However quite accurate.  I do need to get a life.  Thank you ever so much for pointing me in the right direction. 

Oh, and good luck with your weddings.  I hope you find the right lens and softbox and tripod for each occasion.


----------



## Trever1t (Apr 26, 2013)

OP, you are not going to do well here with this attitude. If someone says you are asking a silly question perhaps you should look at that? Your questions that I've read on the forum are obtuse. There's no one correct answer. What exactly are you looking for?


----------



## rockstarsmasher (Apr 26, 2013)

That was so clever.  Of course people bring things like softboxes depending on what the needs are for the situation.


----------



## Trever1t (Apr 26, 2013)

I've never seen a wedding shot with softboxes, never. Now I haven't been to every wedding but I've been to a few.  
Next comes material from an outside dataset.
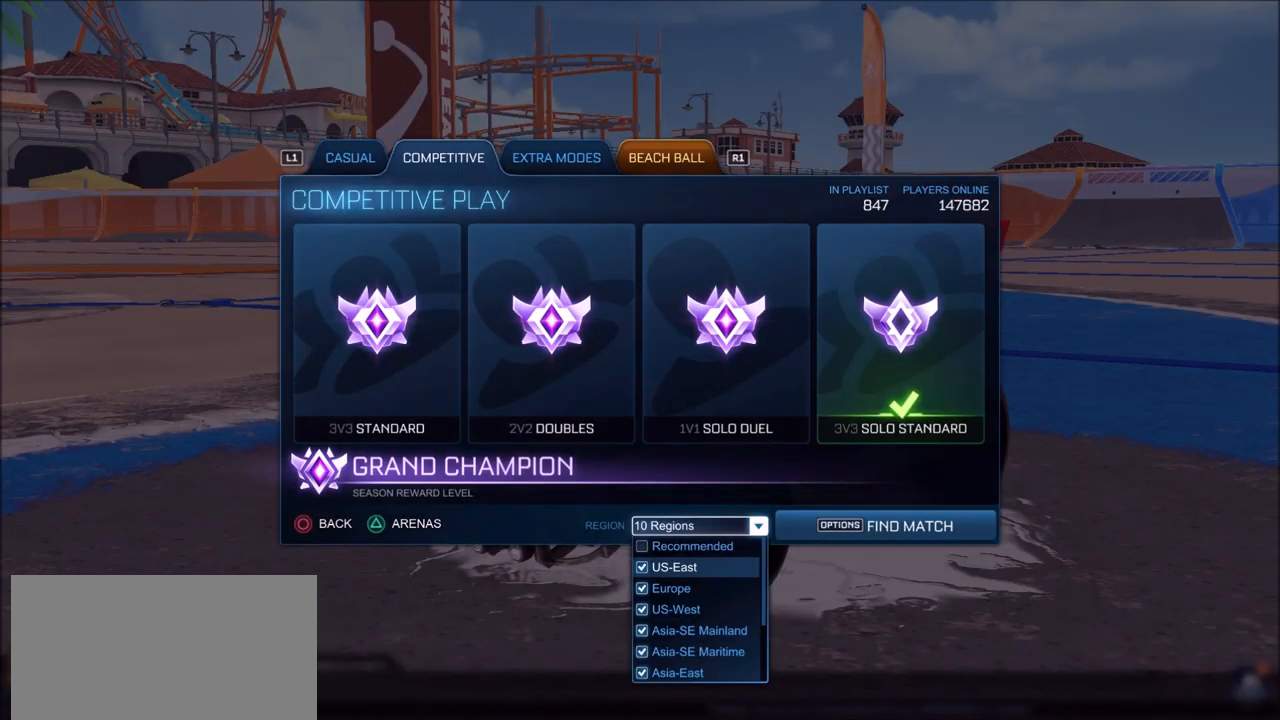
Gameplay with a controller (PlayStation layout); each line is a JSON object with the inputs held at the frame after it. "events" lists button and stick changes between this image and that frame as [ms after this image, input, new state], when the widget could be followed in between.
{"buttons": [], "left_stick": "center", "right_stick": "center", "events": []}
OP what is your objective?


----------



## Pallycow (Apr 26, 2013)

My goal was not one of being clever.  However, I find your reply interesting.  If you say "of course people bring things like 'softboxes' depending on what the needs are for the situation"; why then would you not have the same mindset for lenses as well?

Ponder.


----------



## rockstarsmasher (Apr 26, 2013)

Like I said. 

I'm looking for answers like the following as they are helpful. You need help too. 
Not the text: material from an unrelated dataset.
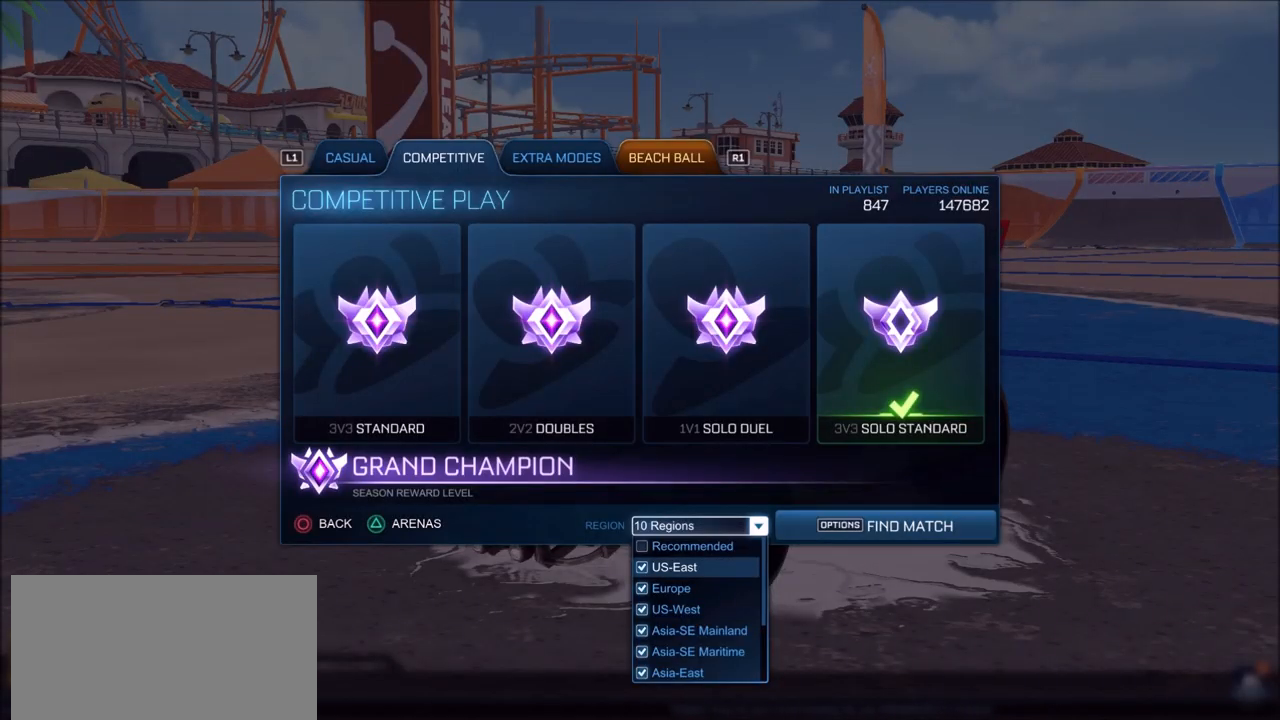
{"buttons": [], "left_stick": "center", "right_stick": "center", "events": []}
'My #1 go to lens is my 24-70. I can pretty much shoot the whole job with  it. My 2nd lens is a 50 1.4 (on crop frame its about 75mm) and also  15mm Fisheye.
Softboxes and equipment of such I use during portraits of the  B&G&Families. When in-doors, I either use my strobe lights or  adjust for video lights (they often shoot at 3200K-3300K). Outdoors, I  often use fill flash, either on or off camera.

During the ceremony, if its a two crew wedding, one of us would get a long exposure (on the tripod) from the back of the room.'


----------



## Overread (Apr 26, 2013)

Ok cut the attitudes everyone.


----------



## Light Guru (Apr 26, 2013)

rockstarsmasher said:


> Pallycow, please get a life. Yes, your response was also inadequate.



Whatever he gave you the best response out of anyone yet. 



rockstarsmasher said:


> What lens are you using for 'bride walking down the isle' and what is your setup?
> 
> Do you bring softboxes, tripod, etc?



Yea nothing says dream wedding day like walking down he isle and sing a bunch of big soft boxes and a tripod in front of the groom and officiator.


----------



## kathyt (Apr 26, 2013)

70-200mm 2.8 lens. No softbox. I never use a tripod. I wanted to add that my second shooter uses her 70-200mm 2.8 for the ceremony as well. No softbox or tripod either.


----------



## Pallycow (Apr 26, 2013)

kathythorson said:


> 70-200mm 2.8 lens. No softbox. I never use a tripod.



Pretty much one of the best "all around" lenses for a wedding given the adaptability for the environment.  During ceremony anyway.  ;-)

Some preachers won't let you get close so having the reach of the 200 and low light capability is very handy.


----------



## tirediron (Apr 26, 2013)

OP:  Relax; if you don't like the answer, ignore it!

To answer your question, there really is no 'one' answer.  I've used everything from very wide to 200mm for these shots.  It depends totally on the environment, the lighting, and most importantly the rules of the venue.  VERY few churches allow supplementary light during the ceremony, and those that do, are unlikely to allow the use of lightstands and modifiers.  The best way to answer this is to scout the venue before hand and determine for yourself what best gear to use.


----------



## David444 (Apr 26, 2013)

rockstarsmasher said:


> What lens are you using for 'bride walking down the isle' and what is your setup?
> 
> Do you bring softboxes, tripod, etc?


Lenses that I have used for 'a bride walking down the isle'. 

15mm f/2.8
35mm f/1.4L
50mm f/1.2L
85mm f/1.2L
135mm f/2L
24-70mm f/2.8L
70-200mm f/2.8L

IMO the best setup is the 24-70 on one body and the 70-200 on the other. 
Never have I used a strobe during a ceremony, most churches wont allow it anyway. During the formal shots I typical only shoot with umbrellas and PLMs (for the  setup speed) and I always have my tripod (for the formals).


----------



## rockstarsmasher (Apr 26, 2013)

David, thank you that helps. 

Tirediron, if they don't like my question then they can ignore it in the first place too.


----------



## cgipson1 (Apr 26, 2013)

rockstarsmasher said:


> David, thank you that helps.
> 
> Tirediron, if they don't like my question then they can ignore it in the first place too.



OP.. please post a link to your portfolio... I would like to see it!


----------



## Overread (Apr 26, 2013)

Cool it people!
Focus on the discussing the presented topic and if you don't like it or its too simple a question for you just move along. Lets try and stop getting off on the wrong foot with new people as it only takes one person to post a silly comment and then suddenly both sides are fighting each other over nothing.


----------



## Sw1tchFX (Apr 26, 2013)

rockstarsmasher said:


> Like I said.
> 
> I'm looking for answers like the following as they are helpful. You need help too.
> 
> ...



LOLWUT?


----------



## orljustin (Apr 27, 2013)

rockstarsmasher said:


> David, thank you that helps.
> 
> Tirediron, if they don't like my question then they can ignore it in the first place too.



That would just make you think it's ok to post silly questions.


----------